**Text segment**:

* * * * * * * * *

During 1973, the retail sector experienced increased operating costs. Phase IV regulations (Subpart K) were such that retailers' percentage markups were hinged to increases of product costs only. Consequently, operating costs could not be passed through and could be recouped only to the extent that margins allowed, if product costs increased at rates equal to or greater than those of operating costs. Thus, in late 1973, the regulatory arrangement was thought to be forcing some degree of cost absorption.

Arguing against decontrol was the high visibility of the retail sector which could have some bearing on consumer attitudes towards inflation and controls. Removal of controls over the retail sector was expected to significantly reduce the Program's coverage of the Consumer Price Index; therefore, decontrol of this sector had to be weighed carefully. With the notion that some action might be taken shortly after Christmas, a comprehensive study of the retail and wholesale trades had begun in mid-November of 1973.

* * * * * * * * *

**Data**:
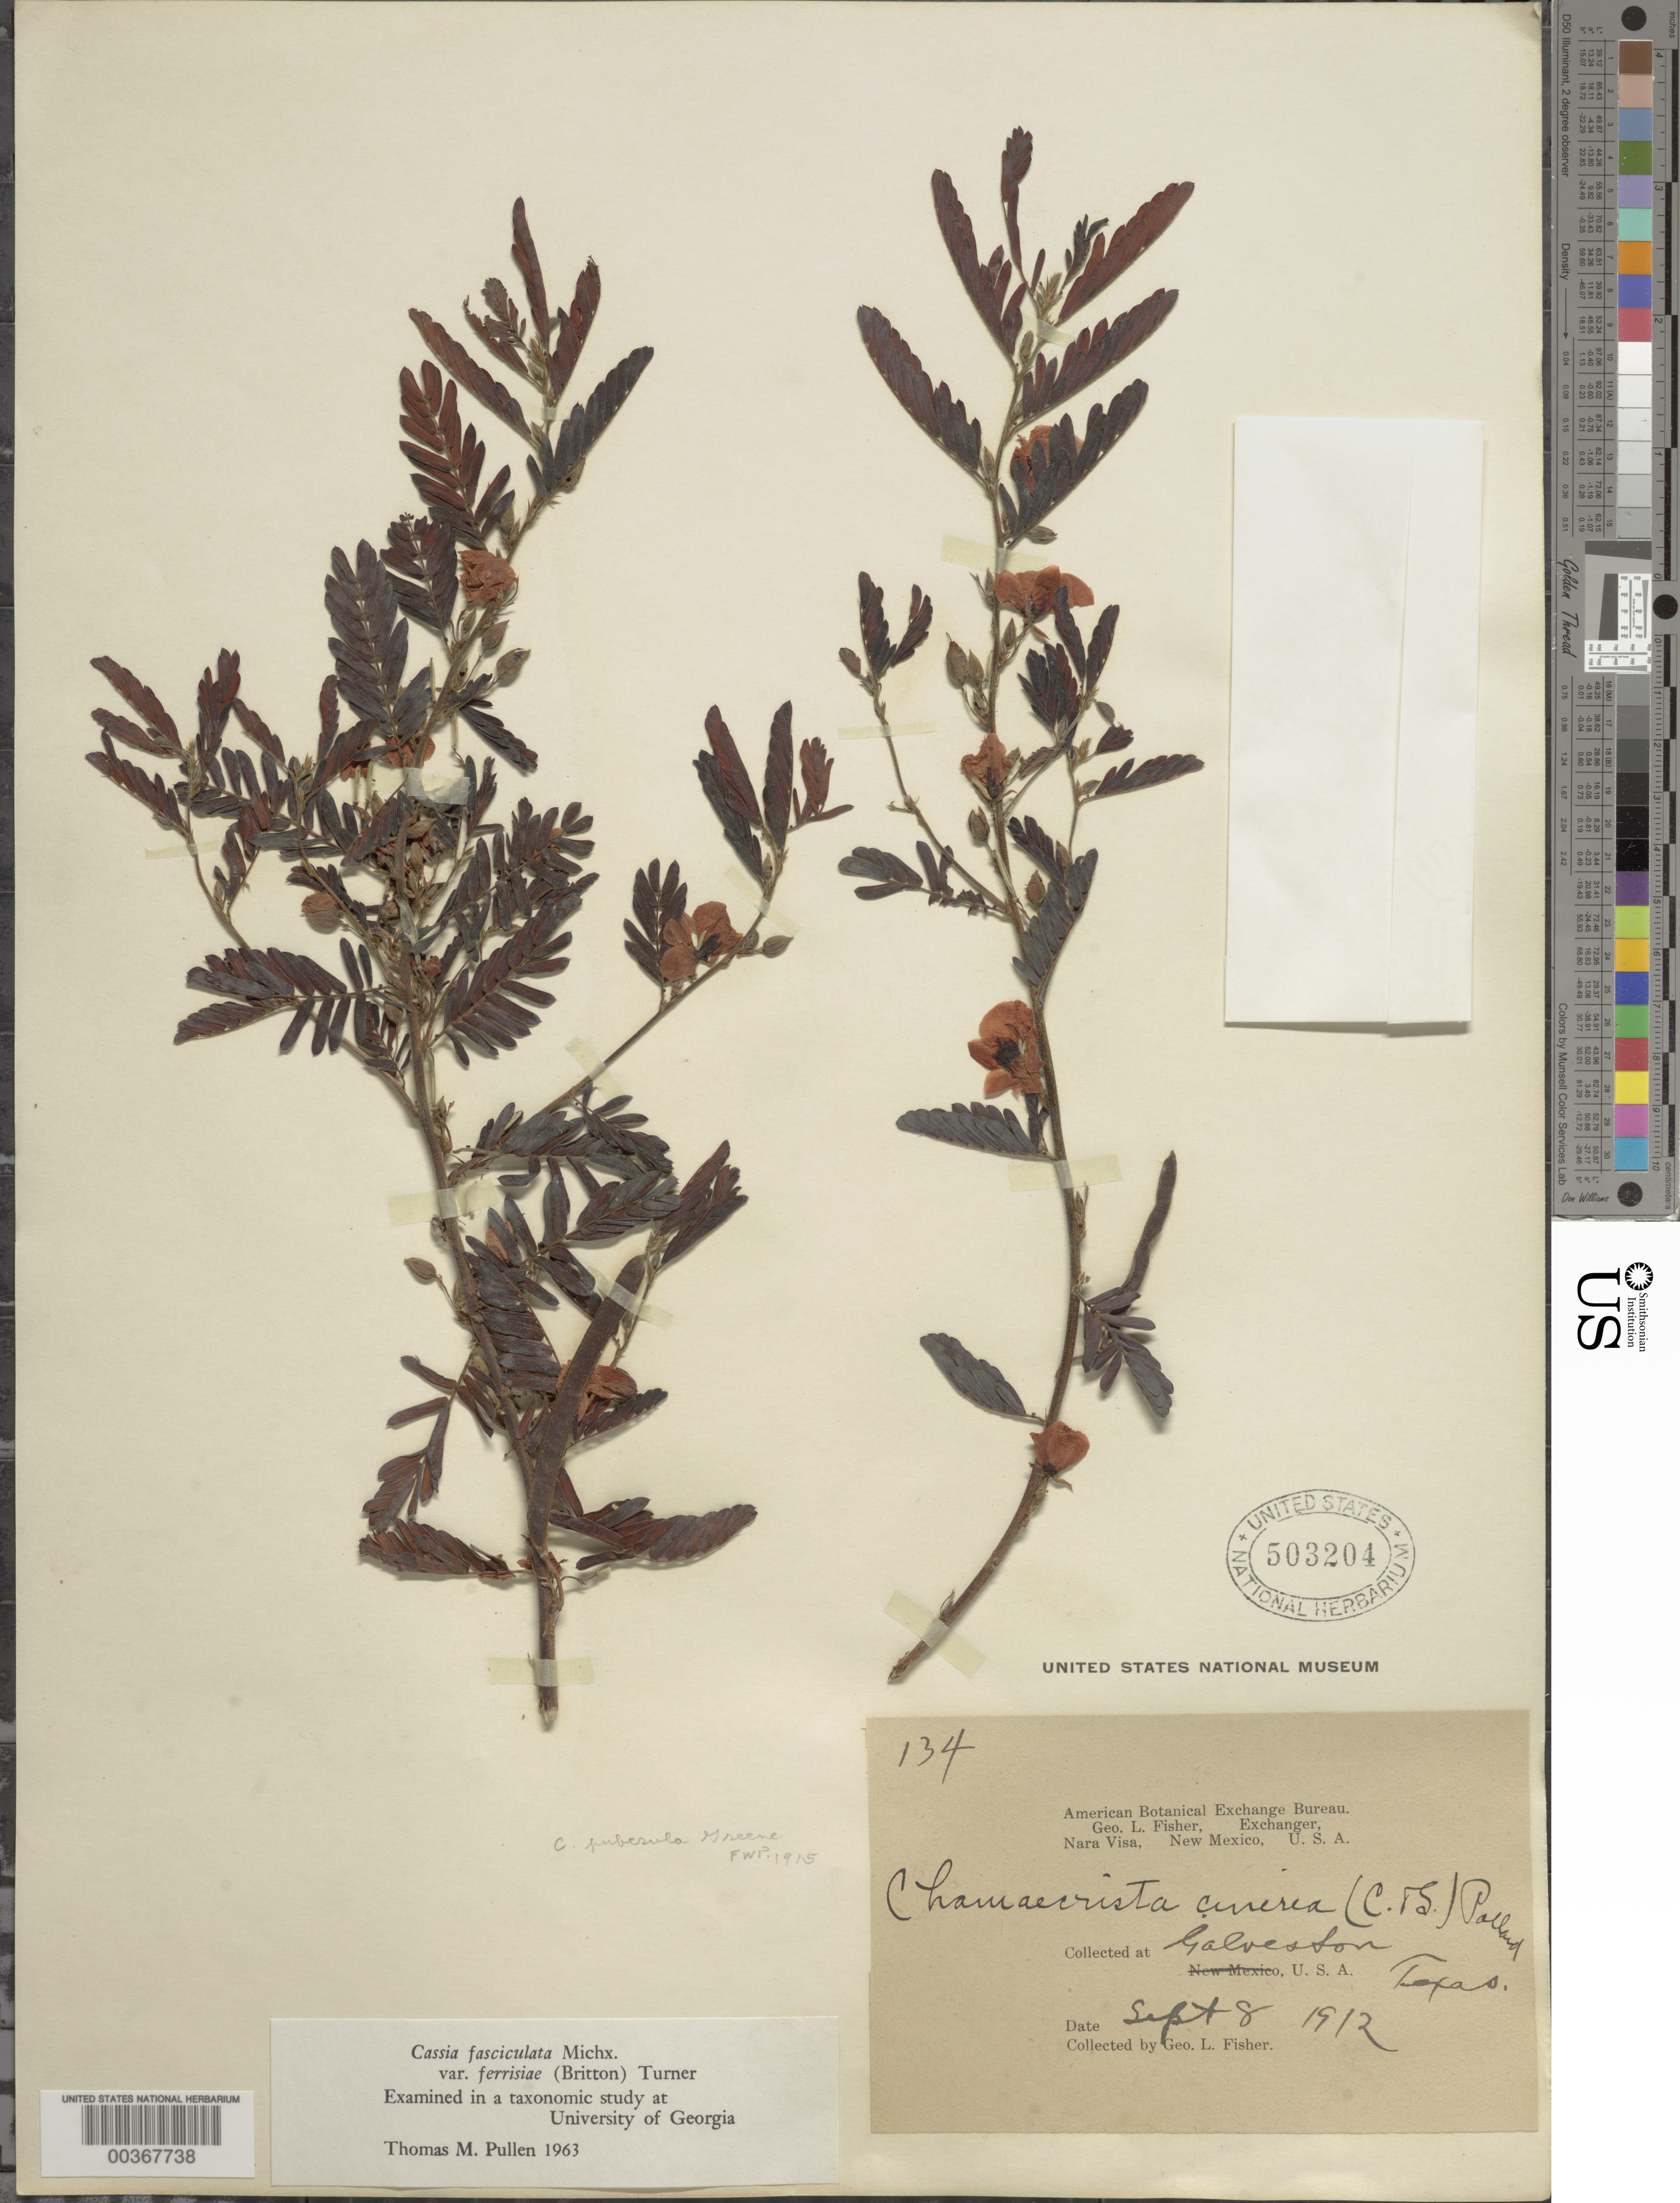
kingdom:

* * * * * * * * *

**Exercises to complete**:
(a) From the passage on retail price controls, reproduce word for word the part that opens with the words containing "During 1973, the" and closes with "of cost absorption.".
(b) According to the passage on retail price controls, when did a comprehensive study of the retail and wholesale trades begin?

**Results**:
(a)
During 1973, the retail sector experienced increased operating costs. Phase IV regulations (Subpart K) were such that retailers' percentage markups were hinged to increases of product costs only. Consequently, operating costs could not be passed through and could be recouped only to the extent that margins allowed, if product costs increased at rates equal to or greater than those of operating costs. Thus, in late 1973, the regulatory arrangement was thought to be forcing some degree of cost absorption.

(b) In mid-November of 1973.